Liliana Reyes, once a business adviser to Estrada-Quezada and Estrada, said their recognition is well deserved.
"As a business adviser working with the Spanish-speaking community in Albuquerque's South Valley, seeing Norma and Erika succeed is deeply meaningful," said Reyes, who works with the Small Business Development Center at Central New Mexico Community College. "They are hardworking, family-centered Latina women who turned a dream into a thriving business that now inspires others."
Estrada-Quezada was a working nurse when she had her twins in 2017. When she saw the way her mother stepped away from her day care job to help care for them, it inspired her to dream up a child care business in which the two could combine their shared passion for early childhood education to provide needed and affordable services in the Albuquerque area.
Estrada acquired a license to start running a day care at home. During that time, she cared for 12 kids.
Discovering a "need for child care in the community," Estrada-Quezada said, the mother-daughter duo began fervently seeking out professional development and training opportunities to help them launch and grow the venture.
They discovered the Crianza Accelerator Program in 2018, the same year it was created. The program was offered by CNM in partnership with the local Small Business Development Center to support local entrepreneurs.
With guidance from one of the center's business advisers, Reyes, the Twins Academy owners learned the ins and outs of how to get a business up and running.
"They gave us the confidence of being able to know what struggles you're gonna go through, but that's normal and not to step back and give up," Estrada, translated by her daughter, said in Spanish.
Estrada-Quezada and Estrada said the training helped them grow their home-based business to a four-center operation that has created more than 30 jobs in underserved neighborhoods and serves more than 150 families with affordable child care.

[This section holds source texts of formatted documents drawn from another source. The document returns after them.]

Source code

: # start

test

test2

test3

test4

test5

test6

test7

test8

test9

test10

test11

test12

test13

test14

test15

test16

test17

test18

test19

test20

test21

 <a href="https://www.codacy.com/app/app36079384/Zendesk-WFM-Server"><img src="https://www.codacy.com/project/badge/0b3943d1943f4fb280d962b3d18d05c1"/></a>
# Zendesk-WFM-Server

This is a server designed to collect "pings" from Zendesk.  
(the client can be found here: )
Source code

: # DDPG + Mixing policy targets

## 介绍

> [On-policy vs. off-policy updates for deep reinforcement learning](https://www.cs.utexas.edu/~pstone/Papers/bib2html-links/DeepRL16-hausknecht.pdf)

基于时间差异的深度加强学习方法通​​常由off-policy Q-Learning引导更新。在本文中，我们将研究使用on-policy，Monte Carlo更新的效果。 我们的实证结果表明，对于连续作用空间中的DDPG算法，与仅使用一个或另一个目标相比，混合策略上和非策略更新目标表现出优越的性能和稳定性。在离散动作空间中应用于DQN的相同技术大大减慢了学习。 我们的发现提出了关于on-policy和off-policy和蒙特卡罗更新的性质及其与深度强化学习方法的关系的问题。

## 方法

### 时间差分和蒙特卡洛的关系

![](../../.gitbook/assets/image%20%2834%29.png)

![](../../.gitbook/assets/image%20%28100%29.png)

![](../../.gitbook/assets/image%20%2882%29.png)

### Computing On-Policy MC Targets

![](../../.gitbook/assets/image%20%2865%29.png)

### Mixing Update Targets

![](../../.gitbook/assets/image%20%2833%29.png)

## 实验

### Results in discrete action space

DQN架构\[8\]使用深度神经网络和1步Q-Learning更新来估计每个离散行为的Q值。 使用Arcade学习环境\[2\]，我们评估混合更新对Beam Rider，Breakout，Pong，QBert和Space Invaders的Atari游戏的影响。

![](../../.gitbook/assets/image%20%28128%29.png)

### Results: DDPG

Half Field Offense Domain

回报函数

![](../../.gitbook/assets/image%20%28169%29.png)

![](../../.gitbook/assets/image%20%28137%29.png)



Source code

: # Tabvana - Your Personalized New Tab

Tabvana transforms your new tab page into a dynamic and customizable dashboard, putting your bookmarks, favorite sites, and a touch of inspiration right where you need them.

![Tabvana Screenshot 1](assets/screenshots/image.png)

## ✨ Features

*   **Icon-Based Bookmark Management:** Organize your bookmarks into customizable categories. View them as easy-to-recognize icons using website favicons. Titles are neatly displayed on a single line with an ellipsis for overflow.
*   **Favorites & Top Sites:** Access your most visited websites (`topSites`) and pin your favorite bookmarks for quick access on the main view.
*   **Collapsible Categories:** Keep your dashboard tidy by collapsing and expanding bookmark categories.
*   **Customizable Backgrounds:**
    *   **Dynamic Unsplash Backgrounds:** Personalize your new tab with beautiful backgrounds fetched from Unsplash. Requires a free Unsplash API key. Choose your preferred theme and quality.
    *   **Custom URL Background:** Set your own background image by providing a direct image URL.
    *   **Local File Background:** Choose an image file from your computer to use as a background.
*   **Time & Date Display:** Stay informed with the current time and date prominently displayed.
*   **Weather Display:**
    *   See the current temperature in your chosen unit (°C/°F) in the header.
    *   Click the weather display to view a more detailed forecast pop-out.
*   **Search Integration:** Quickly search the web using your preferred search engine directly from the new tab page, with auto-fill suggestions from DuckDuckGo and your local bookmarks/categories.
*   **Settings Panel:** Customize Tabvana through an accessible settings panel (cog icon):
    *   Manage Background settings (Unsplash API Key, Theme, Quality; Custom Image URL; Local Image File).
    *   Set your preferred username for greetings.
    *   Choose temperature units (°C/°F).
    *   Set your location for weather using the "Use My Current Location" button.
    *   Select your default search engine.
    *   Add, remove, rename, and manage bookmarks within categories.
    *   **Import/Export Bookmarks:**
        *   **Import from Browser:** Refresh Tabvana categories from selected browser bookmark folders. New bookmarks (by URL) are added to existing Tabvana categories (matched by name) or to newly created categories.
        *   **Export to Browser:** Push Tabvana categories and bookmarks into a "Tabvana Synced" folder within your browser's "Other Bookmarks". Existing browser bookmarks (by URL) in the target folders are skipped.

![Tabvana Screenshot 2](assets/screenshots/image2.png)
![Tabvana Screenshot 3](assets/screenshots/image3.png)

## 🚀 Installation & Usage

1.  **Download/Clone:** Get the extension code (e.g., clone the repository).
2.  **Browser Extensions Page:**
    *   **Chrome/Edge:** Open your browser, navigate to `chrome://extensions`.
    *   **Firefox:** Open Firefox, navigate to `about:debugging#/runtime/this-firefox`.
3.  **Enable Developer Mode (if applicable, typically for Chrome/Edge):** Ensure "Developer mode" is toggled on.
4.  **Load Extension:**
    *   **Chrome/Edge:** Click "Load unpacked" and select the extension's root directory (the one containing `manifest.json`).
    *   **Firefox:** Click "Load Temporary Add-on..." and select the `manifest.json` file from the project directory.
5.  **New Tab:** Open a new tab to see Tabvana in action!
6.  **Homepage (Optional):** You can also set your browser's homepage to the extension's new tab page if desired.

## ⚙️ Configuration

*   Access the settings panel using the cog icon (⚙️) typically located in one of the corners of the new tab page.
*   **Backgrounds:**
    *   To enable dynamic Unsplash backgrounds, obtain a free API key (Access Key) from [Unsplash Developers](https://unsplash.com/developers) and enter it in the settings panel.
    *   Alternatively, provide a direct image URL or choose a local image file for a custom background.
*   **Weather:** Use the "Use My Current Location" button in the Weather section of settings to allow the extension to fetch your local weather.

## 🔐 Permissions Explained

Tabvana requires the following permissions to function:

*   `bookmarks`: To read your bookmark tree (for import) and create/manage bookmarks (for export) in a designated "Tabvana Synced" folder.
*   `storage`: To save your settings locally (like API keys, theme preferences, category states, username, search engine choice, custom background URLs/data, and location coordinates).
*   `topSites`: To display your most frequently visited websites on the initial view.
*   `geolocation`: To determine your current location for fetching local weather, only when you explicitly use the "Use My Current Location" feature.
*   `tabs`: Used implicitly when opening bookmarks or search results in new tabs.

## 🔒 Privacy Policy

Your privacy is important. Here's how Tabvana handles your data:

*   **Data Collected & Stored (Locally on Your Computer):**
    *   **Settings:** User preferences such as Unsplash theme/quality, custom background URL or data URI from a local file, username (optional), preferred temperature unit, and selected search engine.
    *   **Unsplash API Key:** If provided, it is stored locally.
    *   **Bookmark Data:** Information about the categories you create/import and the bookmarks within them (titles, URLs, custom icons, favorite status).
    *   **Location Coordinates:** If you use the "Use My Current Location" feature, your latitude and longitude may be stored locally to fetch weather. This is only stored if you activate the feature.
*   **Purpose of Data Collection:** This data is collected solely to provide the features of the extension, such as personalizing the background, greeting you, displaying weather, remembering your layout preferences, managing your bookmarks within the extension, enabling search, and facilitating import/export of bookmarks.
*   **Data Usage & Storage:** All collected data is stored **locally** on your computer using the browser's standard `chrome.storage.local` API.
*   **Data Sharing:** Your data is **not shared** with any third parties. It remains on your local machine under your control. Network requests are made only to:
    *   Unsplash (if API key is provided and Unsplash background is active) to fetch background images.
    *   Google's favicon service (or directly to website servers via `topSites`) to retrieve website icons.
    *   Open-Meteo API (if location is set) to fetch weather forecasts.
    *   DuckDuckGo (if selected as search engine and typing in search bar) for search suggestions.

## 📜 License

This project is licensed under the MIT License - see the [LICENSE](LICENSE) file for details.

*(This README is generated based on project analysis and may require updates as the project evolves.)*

The small business' first center opened in 2018, and its latest opened last year. The Montgomery location, the business' flagship center, currently serves up to 170 children in the Northeast Heights, they said. Estrada-Quezada said they are getting ready to open a fifth center this year.
The business' teachers and staff care for kids between the ages of 6 weeks and 12 years old on weekdays from 6 a.m. to 8 p.m. Developing motor and social skills through a bilingual teaching process is a focus of the program.
To receive recognition from the SBA this week is "an honor," Estrada-Quezada said.
"We never thought we'd get here," she added.
Their accomplishment also means a lot to Reyes, who said their "journey reminds me why I do this work — to support women who build not just for themselves, but for their families and their community."
"Norma and Erika show us that with faith, support and determination, anything is possible," Reyes said.